Page extract section start

Just as parliamentarians carry out a “checks and balances” function at the national level, they can do the same at the international level. The advent of the new trade round in 2002 makes it even more important to establish ongoing parliamentary review of the new negotiations. While it is true that national parliaments can carry out this review at home, such reviews are likely to have an economic nationalist focus and to give short shrift to quasi-public goods at the WTO. For example, it would be unusual for a national parliamentary committee to hold a hearing on whether the WTO has enough staff, or enough funds to carry out technical assistance. Yet those are exactly the kinds of issues that a transnational parliamentary committee would want to examine. As Louise Doswald-Beck has observed, “When members of Parliament are able to consider, in relation to any issue, what solution is in the best interests of the international community and of their own States in the medium-to-long term, they are able to contribute more effectively to global policy-making.”[20]

Interaction between parliamentarians and nongovernmental organizations would lift the WTO out of its current quandary in which a few developing countries can block efforts to implement fully the WTO organic law authorizing its General Council to “make appropriate arrangements for consultation and cooperation with non-governmental organizations concerned with matters relating to those of the WTO.”[21] In other words, the parliamentarians could act as a relay between the executive officials that run the WTO and the private individuals and groups that are affected by the WTO’s decisions. Many such individuals live outside of those countries that are Members of the WTO.

Page extract section end

(Goal of the exercise):
Extend the passage on parliamentary review of the WTO, picking up right after its final sentence.

Information given section start

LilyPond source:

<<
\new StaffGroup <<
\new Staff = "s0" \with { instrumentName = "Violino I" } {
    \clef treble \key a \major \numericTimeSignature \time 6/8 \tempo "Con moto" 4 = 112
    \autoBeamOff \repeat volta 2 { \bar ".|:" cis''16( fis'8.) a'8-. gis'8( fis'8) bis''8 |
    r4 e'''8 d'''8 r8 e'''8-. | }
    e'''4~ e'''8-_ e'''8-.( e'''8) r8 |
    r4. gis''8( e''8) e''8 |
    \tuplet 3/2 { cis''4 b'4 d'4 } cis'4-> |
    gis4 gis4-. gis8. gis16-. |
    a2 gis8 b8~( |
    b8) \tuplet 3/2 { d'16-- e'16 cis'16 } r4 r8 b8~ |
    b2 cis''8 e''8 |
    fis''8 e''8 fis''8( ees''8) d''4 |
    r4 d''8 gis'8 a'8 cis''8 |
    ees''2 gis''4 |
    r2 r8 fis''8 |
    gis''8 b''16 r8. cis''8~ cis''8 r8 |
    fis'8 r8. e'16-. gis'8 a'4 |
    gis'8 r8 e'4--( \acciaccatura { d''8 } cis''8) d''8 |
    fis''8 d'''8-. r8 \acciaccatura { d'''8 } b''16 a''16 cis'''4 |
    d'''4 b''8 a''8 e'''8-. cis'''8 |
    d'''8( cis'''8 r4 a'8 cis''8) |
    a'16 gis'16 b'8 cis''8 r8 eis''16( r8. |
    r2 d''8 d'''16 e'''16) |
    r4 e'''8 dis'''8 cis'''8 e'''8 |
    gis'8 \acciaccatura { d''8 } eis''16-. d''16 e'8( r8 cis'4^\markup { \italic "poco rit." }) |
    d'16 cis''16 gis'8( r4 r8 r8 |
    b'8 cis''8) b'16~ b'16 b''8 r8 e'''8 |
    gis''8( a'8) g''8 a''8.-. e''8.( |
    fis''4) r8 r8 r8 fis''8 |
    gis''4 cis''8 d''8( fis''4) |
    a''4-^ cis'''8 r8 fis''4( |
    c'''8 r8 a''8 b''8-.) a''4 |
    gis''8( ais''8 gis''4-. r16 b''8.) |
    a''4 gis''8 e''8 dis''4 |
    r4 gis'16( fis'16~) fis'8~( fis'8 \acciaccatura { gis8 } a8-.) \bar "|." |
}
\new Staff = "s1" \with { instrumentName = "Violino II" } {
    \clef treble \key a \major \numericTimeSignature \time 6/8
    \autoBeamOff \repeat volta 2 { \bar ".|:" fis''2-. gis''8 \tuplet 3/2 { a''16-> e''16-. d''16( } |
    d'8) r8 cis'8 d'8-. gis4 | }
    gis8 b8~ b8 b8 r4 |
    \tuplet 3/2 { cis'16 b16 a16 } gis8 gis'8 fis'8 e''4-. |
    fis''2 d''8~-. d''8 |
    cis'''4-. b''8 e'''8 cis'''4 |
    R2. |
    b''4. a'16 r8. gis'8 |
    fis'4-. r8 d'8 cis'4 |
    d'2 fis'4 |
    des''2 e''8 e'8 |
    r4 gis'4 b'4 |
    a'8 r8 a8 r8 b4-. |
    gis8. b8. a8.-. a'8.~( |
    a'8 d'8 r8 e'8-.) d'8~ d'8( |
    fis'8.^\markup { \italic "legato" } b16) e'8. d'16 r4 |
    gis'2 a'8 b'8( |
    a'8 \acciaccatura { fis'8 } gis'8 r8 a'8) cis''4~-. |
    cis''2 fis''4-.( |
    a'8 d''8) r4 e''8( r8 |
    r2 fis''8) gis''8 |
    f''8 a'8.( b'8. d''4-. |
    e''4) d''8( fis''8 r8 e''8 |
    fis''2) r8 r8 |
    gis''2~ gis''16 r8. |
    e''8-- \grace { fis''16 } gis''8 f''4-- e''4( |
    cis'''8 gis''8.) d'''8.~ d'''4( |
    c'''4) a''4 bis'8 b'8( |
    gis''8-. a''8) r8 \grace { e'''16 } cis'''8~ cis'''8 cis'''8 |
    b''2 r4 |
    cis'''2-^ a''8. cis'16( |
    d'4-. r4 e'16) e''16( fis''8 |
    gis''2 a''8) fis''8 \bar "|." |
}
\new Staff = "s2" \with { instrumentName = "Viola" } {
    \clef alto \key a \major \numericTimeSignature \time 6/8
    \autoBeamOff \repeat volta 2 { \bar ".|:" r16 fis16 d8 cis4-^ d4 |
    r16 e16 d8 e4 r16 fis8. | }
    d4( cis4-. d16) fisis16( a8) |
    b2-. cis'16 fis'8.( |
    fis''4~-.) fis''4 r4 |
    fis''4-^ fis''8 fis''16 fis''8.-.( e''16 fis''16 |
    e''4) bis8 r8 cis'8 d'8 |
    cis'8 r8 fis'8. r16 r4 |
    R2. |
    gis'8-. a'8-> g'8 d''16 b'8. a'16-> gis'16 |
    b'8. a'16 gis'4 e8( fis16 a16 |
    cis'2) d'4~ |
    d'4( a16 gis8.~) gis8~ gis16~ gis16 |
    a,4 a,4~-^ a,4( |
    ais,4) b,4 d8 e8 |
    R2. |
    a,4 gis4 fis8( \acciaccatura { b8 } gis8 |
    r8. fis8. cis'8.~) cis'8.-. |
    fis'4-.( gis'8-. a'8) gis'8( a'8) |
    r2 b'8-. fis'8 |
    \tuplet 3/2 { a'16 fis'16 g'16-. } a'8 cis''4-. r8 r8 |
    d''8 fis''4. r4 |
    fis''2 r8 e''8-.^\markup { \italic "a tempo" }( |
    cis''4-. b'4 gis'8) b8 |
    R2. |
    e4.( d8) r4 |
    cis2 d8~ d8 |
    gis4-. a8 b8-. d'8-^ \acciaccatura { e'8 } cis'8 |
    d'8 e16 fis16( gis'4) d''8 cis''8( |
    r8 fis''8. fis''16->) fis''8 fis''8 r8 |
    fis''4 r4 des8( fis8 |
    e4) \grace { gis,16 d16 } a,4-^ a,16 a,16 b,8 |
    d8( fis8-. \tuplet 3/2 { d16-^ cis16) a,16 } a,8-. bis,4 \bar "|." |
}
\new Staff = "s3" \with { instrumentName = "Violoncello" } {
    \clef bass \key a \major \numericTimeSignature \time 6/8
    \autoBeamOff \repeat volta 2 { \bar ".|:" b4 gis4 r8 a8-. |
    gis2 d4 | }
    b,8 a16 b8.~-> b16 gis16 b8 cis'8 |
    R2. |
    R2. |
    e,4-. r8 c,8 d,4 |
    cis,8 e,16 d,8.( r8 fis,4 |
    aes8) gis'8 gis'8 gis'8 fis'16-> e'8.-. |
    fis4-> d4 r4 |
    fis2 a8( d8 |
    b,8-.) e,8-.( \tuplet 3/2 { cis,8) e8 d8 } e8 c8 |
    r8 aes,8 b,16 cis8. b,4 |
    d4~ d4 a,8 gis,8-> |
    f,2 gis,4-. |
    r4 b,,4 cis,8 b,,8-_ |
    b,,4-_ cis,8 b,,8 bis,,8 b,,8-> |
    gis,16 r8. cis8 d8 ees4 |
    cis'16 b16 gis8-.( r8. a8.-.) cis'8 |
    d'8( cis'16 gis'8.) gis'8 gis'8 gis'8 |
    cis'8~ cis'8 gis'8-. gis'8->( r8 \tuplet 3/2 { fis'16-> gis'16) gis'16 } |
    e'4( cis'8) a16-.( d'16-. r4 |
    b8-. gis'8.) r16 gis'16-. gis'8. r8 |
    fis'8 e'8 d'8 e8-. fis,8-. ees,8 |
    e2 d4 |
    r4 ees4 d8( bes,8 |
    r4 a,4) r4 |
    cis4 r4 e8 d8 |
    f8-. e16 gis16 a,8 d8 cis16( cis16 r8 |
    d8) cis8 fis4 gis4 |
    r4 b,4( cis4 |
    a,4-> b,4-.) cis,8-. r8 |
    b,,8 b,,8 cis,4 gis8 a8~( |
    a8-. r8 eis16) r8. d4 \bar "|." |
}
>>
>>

Information given section end

(Output):
Initiating trans-parliamentary oversight of the WTO may also help shore up parliamentary efforts at the national level to review national trade policymaking. The participating politicians will gain both substantive knowledge of world trade law and familiarity with WTO officials and the international NGOs that follow trade closely. This may help national parliaments see the trading system through a wider angle lens.

Some Wider Implications

The WTO is not alone in lacking a parliamentary dimension. No functional international organizations have one at this time. Although the original idea of the functional organization de-emphasized politics in favor of a technocratic model, no one today would seriously contend that global economic institutions, such as the WTO, the International Labour Organization, or the World Bank, operate outside of politics. The idea of functional specialization is compatible with a process for regular parliamentary input.

A parliamentary advisory body would help reduce the distance between international organizations and democratic decisionmaking at the national level. At the very least, the periodic convocation of parliamentarians at inter-governmental conferences would reinforce the point that such meetings are an extension of national government. Over time, such a convocation might aspire to do even more by deepening the links between the international organization and popular sovereignty. Democracy need not stop at the border.

Looking ahead, one can see possible stepping-stones toward international functional parliaments. One is the establishment of a parliamentary NGO like GLOBE. Another step is an informal meeting like the one that occurred in Doha, organized by a parliament or the IPU. As such meetings become more regular, the national parliaments could be asked to formalize the selection of the delegation to attend the global meeting.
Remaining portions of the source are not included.